As for Tony Dungy, what if he had said something like this?
“The Jesus Christ whom I believe had a special moment in mind for Nick Foles and helped him play calmly during the Super Bowl is the same Jesus Christ who helped me:
- not get drafted as a quarterback coming out of the University of Minnesota
- be forced to switch from playing quarterback to playing defensive back if I wanted to have an NFL career as a player
- eventually retire as a player and go back to the University of Minnesota as an assistant coach for one year to begin my coaching career
- devote the next fifteen years to putting in the untold hours required to serve as an assistant coach for the Pittsburgh Steelers and the Minnesota Vikings
- become the head coach of the Tampa Bay Buccaneers, where I had several successful seasons until I was fired for not being able to get the team to the Super Bowl
- become the head coach of the Indianapolis Colts, where I suffered several difficult defeats in the playoffs until we finally won the Super Bowl
- and get through the worst time of my life when my eighteen-year-old son, James, committed suicide in December of 2005.”

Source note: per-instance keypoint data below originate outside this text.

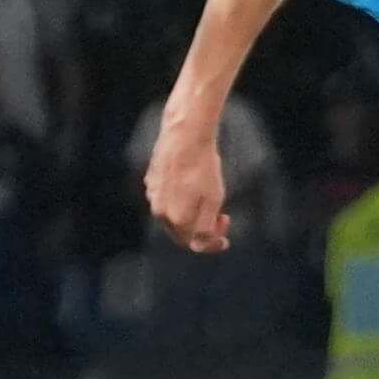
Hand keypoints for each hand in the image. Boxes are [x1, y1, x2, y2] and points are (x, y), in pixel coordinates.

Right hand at [143, 117, 228, 252]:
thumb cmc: (203, 166)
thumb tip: (200, 244)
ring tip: (209, 199)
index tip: (227, 239)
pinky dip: (181, 199)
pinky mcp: (151, 180)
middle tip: (222, 217)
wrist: (186, 133)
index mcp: (176, 219)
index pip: (194, 244)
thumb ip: (206, 227)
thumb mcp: (214, 200)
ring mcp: (153, 195)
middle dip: (202, 229)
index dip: (212, 244)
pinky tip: (193, 185)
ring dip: (191, 214)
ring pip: (173, 215)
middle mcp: (160, 211)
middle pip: (182, 232)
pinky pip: (167, 198)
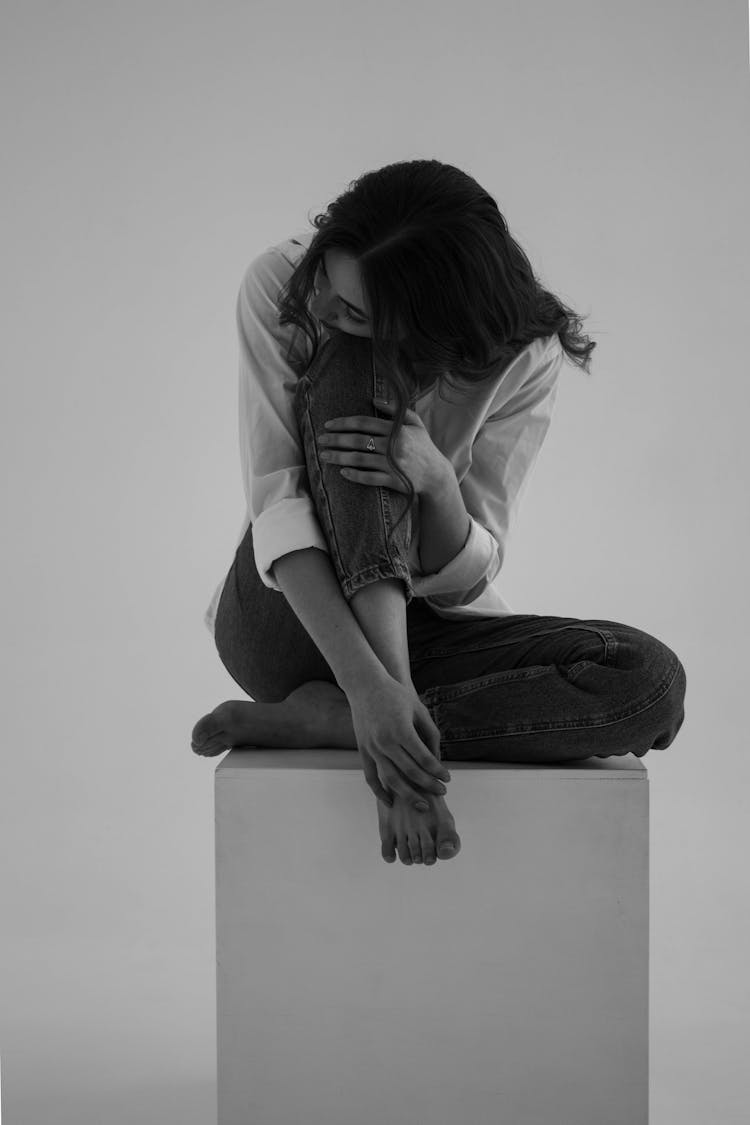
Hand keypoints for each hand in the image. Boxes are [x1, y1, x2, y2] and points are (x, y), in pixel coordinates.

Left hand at [317, 398, 447, 497]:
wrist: (436, 475)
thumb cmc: (423, 446)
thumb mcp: (415, 423)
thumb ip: (396, 410)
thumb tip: (373, 400)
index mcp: (397, 430)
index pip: (364, 423)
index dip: (344, 423)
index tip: (328, 424)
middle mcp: (394, 446)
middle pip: (358, 440)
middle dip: (336, 439)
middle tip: (319, 439)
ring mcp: (393, 465)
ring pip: (360, 459)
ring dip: (339, 457)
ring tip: (324, 455)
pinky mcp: (394, 481)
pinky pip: (370, 478)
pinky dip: (355, 475)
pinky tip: (342, 472)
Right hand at [345, 673, 450, 809]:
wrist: (364, 684)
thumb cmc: (395, 694)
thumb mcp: (418, 709)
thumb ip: (430, 734)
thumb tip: (437, 760)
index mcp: (402, 730)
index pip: (425, 759)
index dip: (438, 771)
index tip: (448, 778)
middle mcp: (386, 742)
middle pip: (411, 773)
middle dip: (429, 786)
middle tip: (442, 793)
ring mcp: (372, 747)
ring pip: (391, 779)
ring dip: (408, 795)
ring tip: (422, 805)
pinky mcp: (362, 750)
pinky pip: (371, 777)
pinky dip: (379, 792)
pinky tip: (391, 803)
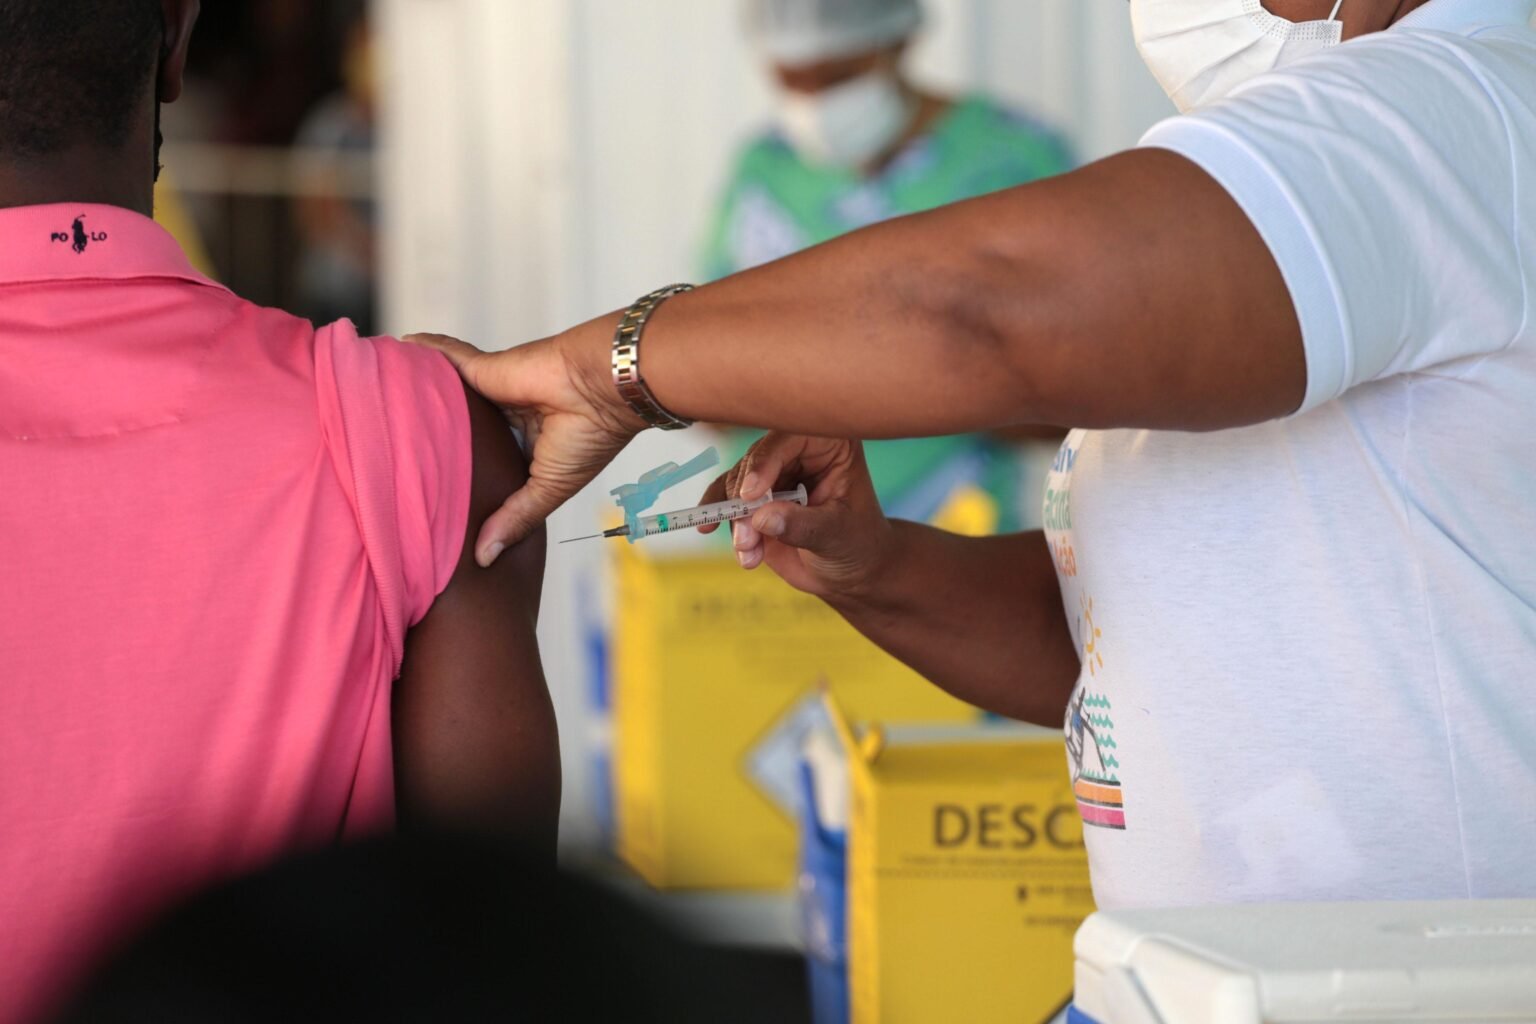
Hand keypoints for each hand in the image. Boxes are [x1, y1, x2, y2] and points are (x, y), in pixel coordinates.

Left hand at [408, 326, 641, 564]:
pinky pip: (449, 357)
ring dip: (423, 397)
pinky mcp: (484, 370)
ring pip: (450, 396)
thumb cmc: (589, 437)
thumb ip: (514, 518)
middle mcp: (508, 419)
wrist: (603, 389)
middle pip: (462, 430)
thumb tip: (483, 558)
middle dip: (434, 440)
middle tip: (393, 455)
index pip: (485, 463)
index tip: (431, 498)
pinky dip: (426, 351)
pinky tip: (399, 351)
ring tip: (383, 405)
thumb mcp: (549, 489)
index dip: (461, 478)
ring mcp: (494, 393)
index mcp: (526, 447)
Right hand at [698, 434, 894, 603]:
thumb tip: (761, 519)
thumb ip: (802, 526)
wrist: (850, 572)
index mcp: (829, 444)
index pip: (790, 439)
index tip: (750, 495)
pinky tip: (706, 528)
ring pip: (737, 482)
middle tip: (747, 539)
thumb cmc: (857, 545)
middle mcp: (798, 452)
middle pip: (756, 461)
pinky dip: (718, 518)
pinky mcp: (753, 498)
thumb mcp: (838, 536)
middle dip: (745, 502)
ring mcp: (773, 474)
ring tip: (748, 553)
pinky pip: (726, 499)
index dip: (765, 462)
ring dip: (734, 518)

Yes, Dungy has lived through all of that with Jesus. His life is even more public record than Pederson’s life or Foles’ life. But unless you take the time to dig into Dungy’s past, all you know is that he believes that Jesus helped Nick Foles play well in the Super Bowl.
You see, Christian, when each of us gets right down to it there are no gaps in the resumes of our walk with Jesus. Yes, we’ve seen some good times, but we’ve also seen some bad ones. We’ve had our highs, but we’ve also had our lows. Our walk is real, our experiences are real, our faith is real, our life is real, our mountains are real, our valleys are real, and our salvation is real. We’ve all had the full course of training. Therefore, what we must now work on is taking the time to do a more thorough job of explaining to non-believers not only the ups and ins of our faith but also the downs and outs of it.
The simple truth is that what we have with Jesus cannot be summed up in a quick sound bite or tweet. It’s not something that only works when things are going great for us. Limiting it like that cheapens it and makes it come off sounding cheesy to skeptics. That’s why we mustn’t be afraid to bear our soul as Job did and admit that sometimes the Lord gives and other times He takes away (Job 1:21).
This, understandably, is the Jesus that a hurting world needs to hear about. This is the Jesus who knows how to minister to the losers, not just the winners. This is the Jesus who can relate to life’s soul-crushing experiences because He himself was despised, rejected, spit upon, scourged, and nailed to a cross.
This Jesus is not a cosmic Santa Claus. He’s not a spiritual sugar daddy. He’s not a genie in a prayer. He’s the one who wants to help you lay up treasure in heaven as opposed to laying it up in this life. He’s the one who understands that before He can bring His exquisite good out of the bad, He must first let you go through the bad. He’s the one who knows that human nature is such that we are far better equipped to learn from hard times than we are easy times.
Summing things up, this is the Jesus of the days, weeks, months, years, and even decades when the victory doesn’t come. This is the Jesus who walks in when everybody else walks out. This is the Jesus who abides when others abandon. This is the Jesus of the Bible. This is the Jesus who is right now seated at the right hand of God the Father in heaven. This is the Jesus we all need, whether we ever acknowledge that need and believe in Him or not.